━━ PROVIDED MATERIAL ━━

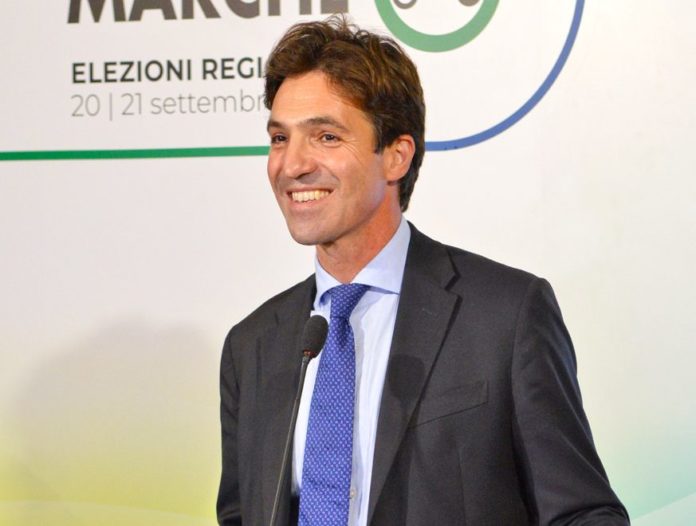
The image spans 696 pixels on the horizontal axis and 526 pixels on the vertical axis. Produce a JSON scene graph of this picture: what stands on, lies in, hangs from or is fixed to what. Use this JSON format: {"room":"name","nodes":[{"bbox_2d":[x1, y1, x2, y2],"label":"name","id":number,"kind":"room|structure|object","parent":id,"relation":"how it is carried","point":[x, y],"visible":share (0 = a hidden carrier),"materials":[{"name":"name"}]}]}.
{"room":"event hall","nodes":[
{"label":"event hall","id":0,"kind":"room"},
{"bbox_2d":[269,311,328,525],"label":"microphone","id":1,"kind":"object","parent":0,"point":[282,470],"visible":1,"materials":[{"name":"black metal"}]},
{"bbox_2d":[1,0,695,523],"label":"backdrop wall","id":2,"kind":"structure","parent":0,"point":[230,318],"materials":[{"name":"white"}]},
{"bbox_2d":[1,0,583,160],"label":"logo sign","id":3,"kind":"object","parent":2,"relation":"attached to","point":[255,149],"visible":0.92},
{"label":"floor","id":4,"kind":"structure","parent":0,"visible":0},
{"bbox_2d":[216,14,636,525],"label":"man","id":5,"kind":"object","parent":4,"relation":"on","point":[335,83],"visible":0.98}
]}

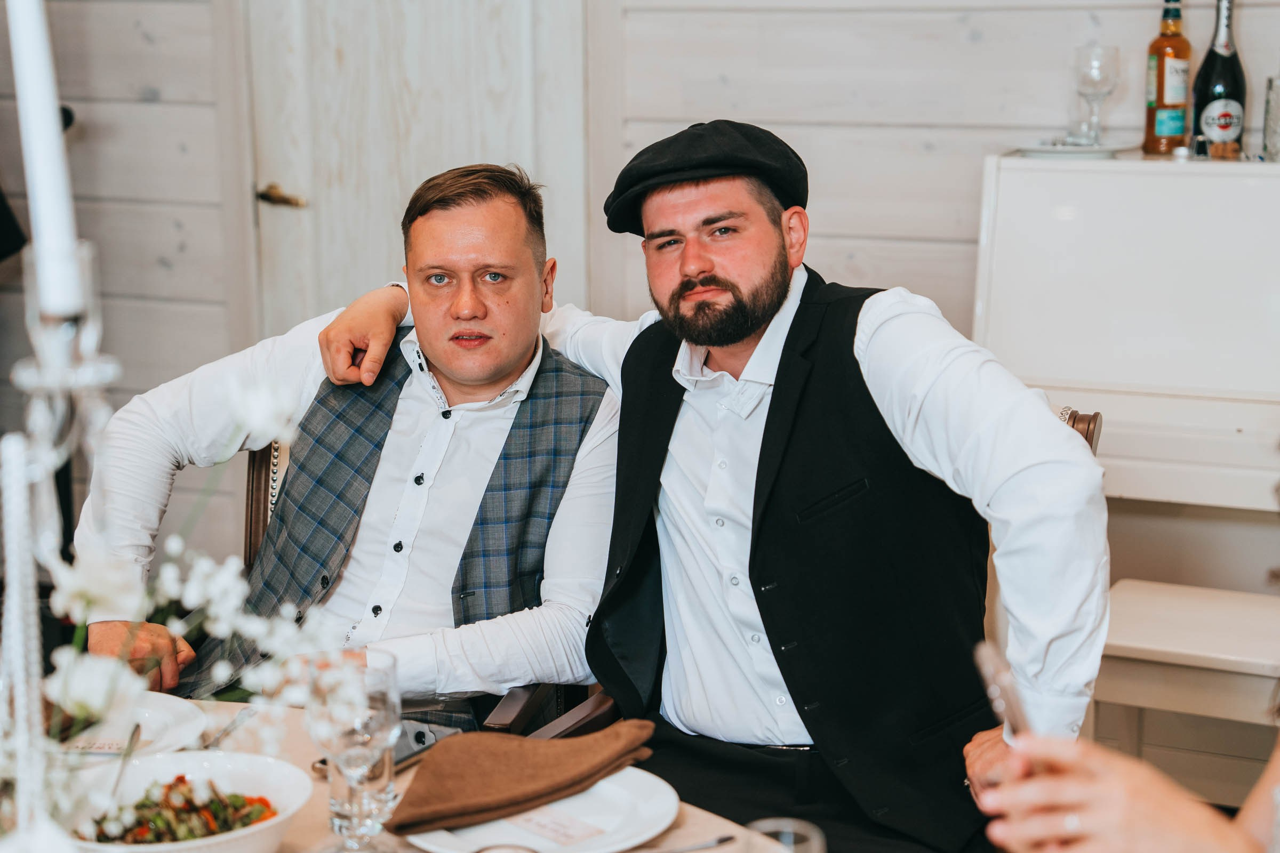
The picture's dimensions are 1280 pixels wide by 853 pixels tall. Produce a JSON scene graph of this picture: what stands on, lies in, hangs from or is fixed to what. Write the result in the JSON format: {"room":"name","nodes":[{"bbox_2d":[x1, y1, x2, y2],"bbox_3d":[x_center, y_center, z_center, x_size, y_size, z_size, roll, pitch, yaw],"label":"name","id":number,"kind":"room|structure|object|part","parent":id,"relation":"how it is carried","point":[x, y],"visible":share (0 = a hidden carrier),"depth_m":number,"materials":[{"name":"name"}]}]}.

━━━

PROBLEM:
Copy out the lines above in full and unaltered, apart from the pictures.

ANSWER SPACE:
The image spans 696 pixels on the horizontal axis and 526 pixels on the vertical axis. Produce a JSON scene graph of this picture: what stands on, lies in, hangs from or is fixed to what. Use this JSON format: {"room":"name","nodes":[{"bbox_2d":[x1, y1, x2, y2],"label":"name","id":number,"kind":"room|structure|object","parent":id,"relation":"how it is carried","point":[x, y],"visible":share (0 = a hidden carrier),"materials":[{"name":"name"}]}]}.
{"room":"event hall","nodes":[
{"label":"event hall","id":0,"kind":"room"},
{"bbox_2d":[269,311,328,525],"label":"microphone","id":1,"kind":"object","parent":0,"point":[282,470],"visible":1,"materials":[{"name":"black metal"}]},
{"bbox_2d":[1,0,695,523],"label":"backdrop wall","id":2,"kind":"structure","parent":0,"point":[230,318],"materials":[{"name":"white"}]},
{"bbox_2d":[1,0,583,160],"label":"logo sign","id":3,"kind":"object","parent":2,"relation":"attached to","point":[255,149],"visible":0.92},
{"label":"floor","id":4,"kind":"structure","parent":0,"visible":0},
{"bbox_2d":[216,14,636,525],"label":"man","id":5,"kind":"object","parent":4,"relation":"on","point":[335,83],"visible":0.98}
]}

The picture's dimensions are 1280 pixels wide by 853 pixels tall. Produce a JSON scene graph of this picture: what stands on, lies in, hangs from or is fixed to what. Write the result in the JSON format: {"room":"name","nodes":[{"bbox_2d":[x1, y1, x2, y2],"bbox_3d":[x_center, y_center, z_center, x_size, y_size, z_size, roll, pitch, yaw],"label":"name","id":number,"kind":"room|structure|object|part","parent":id,"relation":"how it is carried","point":[x, y],"visible":share (0 = a hidden carrier),"depth_m":number,"materials":[{"name":"name"}]}]}.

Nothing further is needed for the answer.